Considering the insect apocalypse also reminded me that one morning in September of this year, while waiting for the bus, I had been excited to see a bumblebee floating from flower to flower on our purple heart plants. I was so excited that I even took a photo (below) and watched it for as long as I could. What I didn’t realize at the time, because it is so difficult to notice, is that my excitement was borne not of the presence of the bumblebee, but of the overwhelming absence of all other insects in the garden.

Jarvis writes that we are exceptionally good at forgetting how things used to be. “The world never feels fallen, because we grow accustomed to the fall.”
As I have now been made aware of this acute loss, my last response has been to imagine ways that I could contribute to insect habitats. I found a lovely British organization called BugLife that created the following diagram for gardening with insects in mind.

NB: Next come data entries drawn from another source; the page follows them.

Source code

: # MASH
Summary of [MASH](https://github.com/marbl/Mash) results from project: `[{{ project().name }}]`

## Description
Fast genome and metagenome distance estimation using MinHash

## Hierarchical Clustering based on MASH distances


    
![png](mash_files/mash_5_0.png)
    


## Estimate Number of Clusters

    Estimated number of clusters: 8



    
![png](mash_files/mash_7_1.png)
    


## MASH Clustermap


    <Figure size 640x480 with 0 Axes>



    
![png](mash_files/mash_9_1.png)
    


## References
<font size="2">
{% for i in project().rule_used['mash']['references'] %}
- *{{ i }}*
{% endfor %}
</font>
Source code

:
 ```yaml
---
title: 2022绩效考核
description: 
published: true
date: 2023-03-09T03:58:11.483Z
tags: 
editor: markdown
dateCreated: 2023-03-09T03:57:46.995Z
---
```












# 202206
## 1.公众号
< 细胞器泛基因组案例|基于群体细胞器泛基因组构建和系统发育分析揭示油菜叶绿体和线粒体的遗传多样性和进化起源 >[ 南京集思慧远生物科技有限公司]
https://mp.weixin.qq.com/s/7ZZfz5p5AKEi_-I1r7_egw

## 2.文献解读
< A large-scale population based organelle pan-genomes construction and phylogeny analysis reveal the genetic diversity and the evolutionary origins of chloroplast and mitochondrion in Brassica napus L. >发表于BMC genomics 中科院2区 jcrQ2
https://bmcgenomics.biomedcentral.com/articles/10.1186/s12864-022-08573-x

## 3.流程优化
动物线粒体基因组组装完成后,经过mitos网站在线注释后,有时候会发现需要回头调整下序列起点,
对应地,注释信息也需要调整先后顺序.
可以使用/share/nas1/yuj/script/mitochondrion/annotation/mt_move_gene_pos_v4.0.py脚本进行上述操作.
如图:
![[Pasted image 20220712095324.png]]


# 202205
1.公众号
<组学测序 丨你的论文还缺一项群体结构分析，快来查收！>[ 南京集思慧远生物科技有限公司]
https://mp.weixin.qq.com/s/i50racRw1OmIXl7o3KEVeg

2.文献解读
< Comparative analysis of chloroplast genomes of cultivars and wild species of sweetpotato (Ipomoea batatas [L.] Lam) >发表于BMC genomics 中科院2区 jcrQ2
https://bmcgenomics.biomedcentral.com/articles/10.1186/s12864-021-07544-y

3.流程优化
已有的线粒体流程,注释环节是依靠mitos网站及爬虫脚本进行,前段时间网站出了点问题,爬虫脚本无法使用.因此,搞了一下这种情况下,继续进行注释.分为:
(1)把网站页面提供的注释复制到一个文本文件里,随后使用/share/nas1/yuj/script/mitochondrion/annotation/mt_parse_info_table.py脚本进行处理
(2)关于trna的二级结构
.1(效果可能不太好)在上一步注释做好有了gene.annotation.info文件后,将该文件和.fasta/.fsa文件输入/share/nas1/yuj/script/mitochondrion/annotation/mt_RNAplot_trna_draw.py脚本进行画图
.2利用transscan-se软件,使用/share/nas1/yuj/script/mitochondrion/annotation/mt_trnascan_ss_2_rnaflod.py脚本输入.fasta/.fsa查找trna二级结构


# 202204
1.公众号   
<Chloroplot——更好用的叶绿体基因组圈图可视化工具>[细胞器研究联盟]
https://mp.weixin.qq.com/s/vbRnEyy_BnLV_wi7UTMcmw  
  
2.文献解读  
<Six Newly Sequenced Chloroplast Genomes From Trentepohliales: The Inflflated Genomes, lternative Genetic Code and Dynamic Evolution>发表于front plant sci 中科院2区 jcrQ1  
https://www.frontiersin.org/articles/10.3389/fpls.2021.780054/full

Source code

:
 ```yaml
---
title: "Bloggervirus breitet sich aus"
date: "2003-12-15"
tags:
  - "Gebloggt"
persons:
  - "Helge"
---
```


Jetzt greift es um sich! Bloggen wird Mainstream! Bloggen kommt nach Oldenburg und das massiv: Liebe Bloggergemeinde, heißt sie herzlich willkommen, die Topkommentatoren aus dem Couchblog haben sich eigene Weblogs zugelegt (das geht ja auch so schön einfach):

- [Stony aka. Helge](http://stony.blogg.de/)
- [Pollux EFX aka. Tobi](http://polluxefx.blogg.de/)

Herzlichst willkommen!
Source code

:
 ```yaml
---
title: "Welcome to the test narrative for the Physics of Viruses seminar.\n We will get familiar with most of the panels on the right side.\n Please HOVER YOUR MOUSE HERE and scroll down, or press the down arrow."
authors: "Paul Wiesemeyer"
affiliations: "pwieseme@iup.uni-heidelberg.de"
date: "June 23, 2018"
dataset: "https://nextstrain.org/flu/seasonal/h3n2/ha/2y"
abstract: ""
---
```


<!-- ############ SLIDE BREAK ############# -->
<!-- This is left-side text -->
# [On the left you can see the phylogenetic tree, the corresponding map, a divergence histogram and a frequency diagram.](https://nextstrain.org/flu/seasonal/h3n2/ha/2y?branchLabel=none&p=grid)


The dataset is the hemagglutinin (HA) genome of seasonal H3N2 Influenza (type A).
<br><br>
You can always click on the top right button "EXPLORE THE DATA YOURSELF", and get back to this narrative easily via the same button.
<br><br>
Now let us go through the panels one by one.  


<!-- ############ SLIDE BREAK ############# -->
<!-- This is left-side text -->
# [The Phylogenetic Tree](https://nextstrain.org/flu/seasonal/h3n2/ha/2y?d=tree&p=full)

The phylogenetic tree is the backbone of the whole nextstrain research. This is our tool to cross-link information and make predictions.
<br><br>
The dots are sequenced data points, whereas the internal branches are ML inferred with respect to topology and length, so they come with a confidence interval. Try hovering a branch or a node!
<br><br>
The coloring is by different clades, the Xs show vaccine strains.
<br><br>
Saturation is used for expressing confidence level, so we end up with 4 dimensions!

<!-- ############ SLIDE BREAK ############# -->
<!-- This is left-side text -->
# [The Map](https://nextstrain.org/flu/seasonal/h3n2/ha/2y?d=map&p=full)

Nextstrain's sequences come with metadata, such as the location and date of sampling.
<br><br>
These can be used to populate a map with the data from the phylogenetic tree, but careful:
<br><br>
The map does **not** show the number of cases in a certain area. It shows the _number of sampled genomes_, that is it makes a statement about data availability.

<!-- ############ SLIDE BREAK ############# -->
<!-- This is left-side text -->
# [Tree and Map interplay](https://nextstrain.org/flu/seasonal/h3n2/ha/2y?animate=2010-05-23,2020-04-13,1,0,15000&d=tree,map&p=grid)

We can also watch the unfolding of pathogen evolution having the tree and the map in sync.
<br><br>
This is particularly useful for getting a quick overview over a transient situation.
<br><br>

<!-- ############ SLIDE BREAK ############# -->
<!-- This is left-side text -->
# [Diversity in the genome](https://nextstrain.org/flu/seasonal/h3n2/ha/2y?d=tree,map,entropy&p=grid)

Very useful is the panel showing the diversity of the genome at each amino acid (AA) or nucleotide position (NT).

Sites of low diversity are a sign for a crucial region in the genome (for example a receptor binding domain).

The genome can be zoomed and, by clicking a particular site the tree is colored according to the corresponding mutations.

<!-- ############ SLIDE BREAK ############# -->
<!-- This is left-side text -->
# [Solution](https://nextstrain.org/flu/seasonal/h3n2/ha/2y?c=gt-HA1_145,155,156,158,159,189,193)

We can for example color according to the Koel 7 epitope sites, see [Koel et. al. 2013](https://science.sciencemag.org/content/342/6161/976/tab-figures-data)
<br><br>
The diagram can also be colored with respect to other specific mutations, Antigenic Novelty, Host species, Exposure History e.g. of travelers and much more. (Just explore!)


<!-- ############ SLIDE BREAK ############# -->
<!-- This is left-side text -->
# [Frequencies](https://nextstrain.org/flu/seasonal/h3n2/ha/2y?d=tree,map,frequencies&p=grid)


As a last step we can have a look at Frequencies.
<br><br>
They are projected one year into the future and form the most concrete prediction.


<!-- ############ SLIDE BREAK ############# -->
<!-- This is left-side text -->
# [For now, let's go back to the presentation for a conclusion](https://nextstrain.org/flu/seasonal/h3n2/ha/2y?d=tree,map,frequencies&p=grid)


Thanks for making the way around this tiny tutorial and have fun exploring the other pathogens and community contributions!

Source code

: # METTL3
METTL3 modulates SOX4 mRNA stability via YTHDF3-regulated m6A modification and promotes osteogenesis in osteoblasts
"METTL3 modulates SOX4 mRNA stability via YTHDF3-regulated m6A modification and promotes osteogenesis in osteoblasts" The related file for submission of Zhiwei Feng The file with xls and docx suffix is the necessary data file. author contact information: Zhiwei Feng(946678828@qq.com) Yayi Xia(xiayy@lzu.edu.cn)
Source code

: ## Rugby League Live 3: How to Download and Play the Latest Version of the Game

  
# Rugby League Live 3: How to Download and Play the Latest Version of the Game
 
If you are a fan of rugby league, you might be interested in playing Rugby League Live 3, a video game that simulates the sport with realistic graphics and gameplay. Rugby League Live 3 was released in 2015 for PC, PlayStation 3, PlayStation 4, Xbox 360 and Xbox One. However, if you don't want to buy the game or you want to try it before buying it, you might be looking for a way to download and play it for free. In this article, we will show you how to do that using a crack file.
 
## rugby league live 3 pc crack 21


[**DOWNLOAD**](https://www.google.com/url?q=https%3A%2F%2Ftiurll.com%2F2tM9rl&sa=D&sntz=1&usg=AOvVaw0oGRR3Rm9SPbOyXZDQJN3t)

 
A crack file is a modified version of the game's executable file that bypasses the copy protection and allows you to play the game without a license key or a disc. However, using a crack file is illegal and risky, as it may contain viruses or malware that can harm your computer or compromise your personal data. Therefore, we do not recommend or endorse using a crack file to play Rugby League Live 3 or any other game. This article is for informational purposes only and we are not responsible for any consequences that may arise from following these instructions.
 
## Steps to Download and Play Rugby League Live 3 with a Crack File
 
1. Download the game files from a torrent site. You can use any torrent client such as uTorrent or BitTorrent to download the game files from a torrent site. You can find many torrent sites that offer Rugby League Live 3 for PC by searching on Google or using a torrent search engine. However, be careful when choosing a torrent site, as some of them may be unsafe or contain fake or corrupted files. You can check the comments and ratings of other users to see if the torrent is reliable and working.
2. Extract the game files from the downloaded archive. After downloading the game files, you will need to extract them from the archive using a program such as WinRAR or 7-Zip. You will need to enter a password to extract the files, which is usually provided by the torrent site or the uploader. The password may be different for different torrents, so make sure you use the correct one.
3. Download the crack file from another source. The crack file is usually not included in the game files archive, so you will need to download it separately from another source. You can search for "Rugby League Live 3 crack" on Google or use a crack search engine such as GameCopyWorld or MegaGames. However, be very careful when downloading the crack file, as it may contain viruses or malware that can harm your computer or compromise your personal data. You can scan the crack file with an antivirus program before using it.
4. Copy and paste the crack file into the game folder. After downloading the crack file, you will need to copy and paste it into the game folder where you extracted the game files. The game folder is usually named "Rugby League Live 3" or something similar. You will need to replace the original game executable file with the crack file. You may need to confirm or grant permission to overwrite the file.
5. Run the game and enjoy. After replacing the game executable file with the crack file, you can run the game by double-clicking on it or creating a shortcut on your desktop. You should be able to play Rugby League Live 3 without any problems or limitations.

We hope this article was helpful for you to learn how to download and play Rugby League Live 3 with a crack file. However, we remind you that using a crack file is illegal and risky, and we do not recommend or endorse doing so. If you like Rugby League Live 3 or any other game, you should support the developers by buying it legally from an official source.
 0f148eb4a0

This diagram includes food, water, and habitat for insects to grow and survive all four seasons of the year. One of the core lessons that BugLife seeks to share is that in order to support insect life we need to do more and we need to do much LESS. We need to stop keeping our farms, yards, and gardens so tidy and we need to keep a much wider variety of flowering plants than in a traditional garden. Essentially, we need to return our small portions of the earth back to a more natural environment and we need to learn to see beauty in way that each element serves to benefit the other.
I’ve also been daydreaming constantly about buying a small parcel of land that’s for sale near my house and fully living into my permaculture fantasies. It’s a densely wooded area perched above a ravine on one side while bordering a neighborhood and an old semi-industrial area on the others. It looks like there is enough run-off from the street to feed a small pond or two on the property and enough room for a house and multiple outbuildings. While many trees would need to be cut down, the entire property could eventually be reshaped into a self-sustaining and diverse ecosystem of wild prairie, forest, ponds, as well as gardens and living spaces. I’ve imagined the houses incorporating sustainable design such as cob construction, passive and active solar, rocket stove mass heaters, and composting toilets.
Of course, I don’t know how to do any of these things and I can’t quit my day job, but it’s still fun to dream:

Until then, I will be actively swapping my anxiety for action with small changes to make the natural world around me more interesting, more wild, and a little more hospitable to our little friends.